* TO BE DONE
Reproduce the material verbatim from its first line through the line that contains "title Etat de", including both of those lines.
:: LISTED RECORDS
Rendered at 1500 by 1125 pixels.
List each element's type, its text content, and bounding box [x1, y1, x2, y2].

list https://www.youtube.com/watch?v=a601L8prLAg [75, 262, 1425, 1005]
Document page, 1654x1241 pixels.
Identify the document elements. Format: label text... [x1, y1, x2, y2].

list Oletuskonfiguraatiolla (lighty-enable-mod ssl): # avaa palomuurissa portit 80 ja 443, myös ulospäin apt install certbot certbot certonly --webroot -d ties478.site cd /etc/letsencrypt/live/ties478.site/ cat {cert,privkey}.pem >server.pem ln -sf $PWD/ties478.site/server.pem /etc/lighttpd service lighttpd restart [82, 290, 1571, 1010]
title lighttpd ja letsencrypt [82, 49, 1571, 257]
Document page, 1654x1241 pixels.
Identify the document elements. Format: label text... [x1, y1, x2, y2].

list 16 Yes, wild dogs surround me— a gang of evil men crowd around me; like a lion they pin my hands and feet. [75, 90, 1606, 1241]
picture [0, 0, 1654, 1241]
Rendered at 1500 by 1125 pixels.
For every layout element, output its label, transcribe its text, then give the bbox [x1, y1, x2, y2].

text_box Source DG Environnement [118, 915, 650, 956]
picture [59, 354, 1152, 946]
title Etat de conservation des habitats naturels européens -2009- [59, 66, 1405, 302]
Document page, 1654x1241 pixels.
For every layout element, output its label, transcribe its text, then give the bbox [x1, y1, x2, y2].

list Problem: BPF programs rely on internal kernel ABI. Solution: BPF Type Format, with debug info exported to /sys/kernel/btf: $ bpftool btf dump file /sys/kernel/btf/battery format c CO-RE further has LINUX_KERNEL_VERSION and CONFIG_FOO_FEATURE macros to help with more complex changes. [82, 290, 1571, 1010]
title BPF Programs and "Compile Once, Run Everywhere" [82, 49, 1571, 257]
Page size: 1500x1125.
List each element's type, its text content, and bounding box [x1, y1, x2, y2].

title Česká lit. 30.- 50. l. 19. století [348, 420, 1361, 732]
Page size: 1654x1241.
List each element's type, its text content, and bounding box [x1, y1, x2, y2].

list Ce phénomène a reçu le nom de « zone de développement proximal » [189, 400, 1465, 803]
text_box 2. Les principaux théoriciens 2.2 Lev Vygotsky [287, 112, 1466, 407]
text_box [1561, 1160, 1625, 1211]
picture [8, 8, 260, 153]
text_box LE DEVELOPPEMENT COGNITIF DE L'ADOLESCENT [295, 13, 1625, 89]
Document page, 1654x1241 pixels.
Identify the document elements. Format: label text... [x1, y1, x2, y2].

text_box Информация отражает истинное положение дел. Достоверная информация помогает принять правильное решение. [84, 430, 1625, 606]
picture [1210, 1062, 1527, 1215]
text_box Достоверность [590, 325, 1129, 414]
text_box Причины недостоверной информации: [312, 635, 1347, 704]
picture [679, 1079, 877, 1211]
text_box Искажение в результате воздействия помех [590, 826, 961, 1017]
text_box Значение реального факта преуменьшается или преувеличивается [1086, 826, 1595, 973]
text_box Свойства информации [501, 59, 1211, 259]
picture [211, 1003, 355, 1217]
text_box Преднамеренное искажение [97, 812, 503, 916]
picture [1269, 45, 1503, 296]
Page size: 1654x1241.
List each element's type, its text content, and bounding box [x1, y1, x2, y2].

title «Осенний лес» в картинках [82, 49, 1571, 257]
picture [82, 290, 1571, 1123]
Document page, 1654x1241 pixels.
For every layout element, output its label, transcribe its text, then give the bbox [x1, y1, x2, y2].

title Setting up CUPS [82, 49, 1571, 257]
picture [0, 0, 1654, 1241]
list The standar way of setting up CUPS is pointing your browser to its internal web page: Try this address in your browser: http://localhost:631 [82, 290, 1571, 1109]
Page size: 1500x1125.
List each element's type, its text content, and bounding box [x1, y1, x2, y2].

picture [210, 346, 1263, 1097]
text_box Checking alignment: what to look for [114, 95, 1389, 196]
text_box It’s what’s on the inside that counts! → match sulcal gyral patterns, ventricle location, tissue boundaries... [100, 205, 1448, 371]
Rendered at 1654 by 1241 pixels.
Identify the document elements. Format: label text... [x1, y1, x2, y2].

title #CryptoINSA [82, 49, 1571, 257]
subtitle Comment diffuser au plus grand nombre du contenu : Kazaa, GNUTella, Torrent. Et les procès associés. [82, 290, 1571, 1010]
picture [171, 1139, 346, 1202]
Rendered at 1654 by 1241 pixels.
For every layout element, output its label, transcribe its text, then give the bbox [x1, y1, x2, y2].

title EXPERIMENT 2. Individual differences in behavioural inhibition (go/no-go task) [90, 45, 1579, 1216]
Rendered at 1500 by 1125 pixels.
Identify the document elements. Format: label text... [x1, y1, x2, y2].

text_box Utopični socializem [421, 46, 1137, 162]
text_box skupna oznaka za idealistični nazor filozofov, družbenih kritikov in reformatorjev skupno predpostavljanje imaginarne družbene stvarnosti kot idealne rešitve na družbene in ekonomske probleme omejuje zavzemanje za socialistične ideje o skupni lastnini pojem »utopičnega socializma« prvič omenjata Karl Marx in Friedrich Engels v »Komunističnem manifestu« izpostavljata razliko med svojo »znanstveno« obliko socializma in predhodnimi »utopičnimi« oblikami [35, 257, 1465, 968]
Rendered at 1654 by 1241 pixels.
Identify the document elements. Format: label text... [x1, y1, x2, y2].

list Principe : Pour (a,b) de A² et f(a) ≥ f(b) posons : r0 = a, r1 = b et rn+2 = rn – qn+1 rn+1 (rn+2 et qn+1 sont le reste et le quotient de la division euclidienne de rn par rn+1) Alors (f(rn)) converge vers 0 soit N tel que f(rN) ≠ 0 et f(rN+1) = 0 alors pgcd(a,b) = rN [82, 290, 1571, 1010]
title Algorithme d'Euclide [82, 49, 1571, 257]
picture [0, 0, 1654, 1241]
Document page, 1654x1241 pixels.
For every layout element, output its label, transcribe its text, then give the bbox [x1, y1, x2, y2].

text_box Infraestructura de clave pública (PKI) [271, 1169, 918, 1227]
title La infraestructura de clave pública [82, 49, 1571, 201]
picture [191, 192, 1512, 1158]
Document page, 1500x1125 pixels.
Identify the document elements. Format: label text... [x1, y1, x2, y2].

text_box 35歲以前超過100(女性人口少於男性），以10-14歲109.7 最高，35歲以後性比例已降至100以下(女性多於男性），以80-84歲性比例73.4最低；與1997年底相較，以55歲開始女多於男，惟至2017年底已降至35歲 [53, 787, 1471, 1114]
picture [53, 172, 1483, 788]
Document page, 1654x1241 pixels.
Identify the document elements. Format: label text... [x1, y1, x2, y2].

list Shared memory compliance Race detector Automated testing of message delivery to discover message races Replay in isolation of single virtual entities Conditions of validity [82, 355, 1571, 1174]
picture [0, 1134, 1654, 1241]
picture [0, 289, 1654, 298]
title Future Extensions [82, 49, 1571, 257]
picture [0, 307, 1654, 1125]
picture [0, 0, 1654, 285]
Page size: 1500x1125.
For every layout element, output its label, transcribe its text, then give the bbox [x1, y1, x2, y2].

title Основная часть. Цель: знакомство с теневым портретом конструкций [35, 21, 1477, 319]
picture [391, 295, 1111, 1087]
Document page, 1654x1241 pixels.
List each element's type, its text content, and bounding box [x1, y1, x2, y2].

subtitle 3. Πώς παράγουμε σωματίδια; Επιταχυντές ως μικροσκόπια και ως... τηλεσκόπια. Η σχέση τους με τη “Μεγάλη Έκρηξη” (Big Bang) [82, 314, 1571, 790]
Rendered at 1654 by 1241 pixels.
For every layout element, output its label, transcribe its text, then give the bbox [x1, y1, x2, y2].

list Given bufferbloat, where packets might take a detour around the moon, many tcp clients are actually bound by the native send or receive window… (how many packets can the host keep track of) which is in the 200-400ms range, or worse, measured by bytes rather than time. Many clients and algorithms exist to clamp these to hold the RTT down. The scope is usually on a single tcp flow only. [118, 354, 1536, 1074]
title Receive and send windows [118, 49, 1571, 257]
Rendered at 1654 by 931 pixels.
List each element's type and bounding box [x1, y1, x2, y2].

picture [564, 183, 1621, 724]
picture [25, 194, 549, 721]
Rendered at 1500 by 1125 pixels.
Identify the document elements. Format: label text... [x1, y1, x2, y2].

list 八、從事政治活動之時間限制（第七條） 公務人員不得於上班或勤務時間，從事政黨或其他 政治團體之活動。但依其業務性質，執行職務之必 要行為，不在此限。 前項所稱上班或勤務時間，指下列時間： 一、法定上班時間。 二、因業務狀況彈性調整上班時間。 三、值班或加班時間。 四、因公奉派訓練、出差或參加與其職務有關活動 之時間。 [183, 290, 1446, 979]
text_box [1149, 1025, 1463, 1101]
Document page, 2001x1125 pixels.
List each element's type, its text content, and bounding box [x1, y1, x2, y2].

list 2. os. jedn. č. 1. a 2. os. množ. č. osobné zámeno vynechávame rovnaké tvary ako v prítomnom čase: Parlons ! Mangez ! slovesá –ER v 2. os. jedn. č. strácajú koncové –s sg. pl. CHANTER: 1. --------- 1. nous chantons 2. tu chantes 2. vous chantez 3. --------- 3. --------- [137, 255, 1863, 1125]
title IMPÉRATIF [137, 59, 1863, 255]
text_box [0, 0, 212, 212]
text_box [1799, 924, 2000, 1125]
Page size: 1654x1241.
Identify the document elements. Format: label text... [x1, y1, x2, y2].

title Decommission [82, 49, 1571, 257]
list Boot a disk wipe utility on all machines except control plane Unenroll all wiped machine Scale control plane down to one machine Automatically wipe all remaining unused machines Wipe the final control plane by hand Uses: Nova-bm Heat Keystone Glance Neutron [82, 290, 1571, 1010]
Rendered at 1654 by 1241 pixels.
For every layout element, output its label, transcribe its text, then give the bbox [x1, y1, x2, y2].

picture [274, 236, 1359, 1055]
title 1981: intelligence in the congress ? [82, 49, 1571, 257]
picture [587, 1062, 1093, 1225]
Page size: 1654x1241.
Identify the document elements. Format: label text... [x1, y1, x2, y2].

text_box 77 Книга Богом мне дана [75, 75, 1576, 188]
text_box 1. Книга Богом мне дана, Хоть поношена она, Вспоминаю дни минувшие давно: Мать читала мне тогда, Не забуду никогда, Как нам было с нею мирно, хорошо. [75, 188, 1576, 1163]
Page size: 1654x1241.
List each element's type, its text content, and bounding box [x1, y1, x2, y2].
::::
* RESPONSE TO THE EXERCISE
Rendered at 1500 by 1125 pixels.
List each element's type, its text content, and bounding box [x1, y1, x2, y2].

list https://www.youtube.com/watch?v=a601L8prLAg [75, 262, 1425, 1005]
Document page, 1654x1241 pixels.
Identify the document elements. Format: label text... [x1, y1, x2, y2].

list Oletuskonfiguraatiolla (lighty-enable-mod ssl): # avaa palomuurissa portit 80 ja 443, myös ulospäin apt install certbot certbot certonly --webroot -d ties478.site cd /etc/letsencrypt/live/ties478.site/ cat {cert,privkey}.pem >server.pem ln -sf $PWD/ties478.site/server.pem /etc/lighttpd service lighttpd restart [82, 290, 1571, 1010]
title lighttpd ja letsencrypt [82, 49, 1571, 257]
Document page, 1654x1241 pixels.
Identify the document elements. Format: label text... [x1, y1, x2, y2].

list 16 Yes, wild dogs surround me— a gang of evil men crowd around me; like a lion they pin my hands and feet. [75, 90, 1606, 1241]
picture [0, 0, 1654, 1241]
Rendered at 1500 by 1125 pixels.
For every layout element, output its label, transcribe its text, then give the bbox [x1, y1, x2, y2].

text_box Source DG Environnement [118, 915, 650, 956]
picture [59, 354, 1152, 946]
title Etat de conservation des habitats naturels européens -2009- [59, 66, 1405, 302]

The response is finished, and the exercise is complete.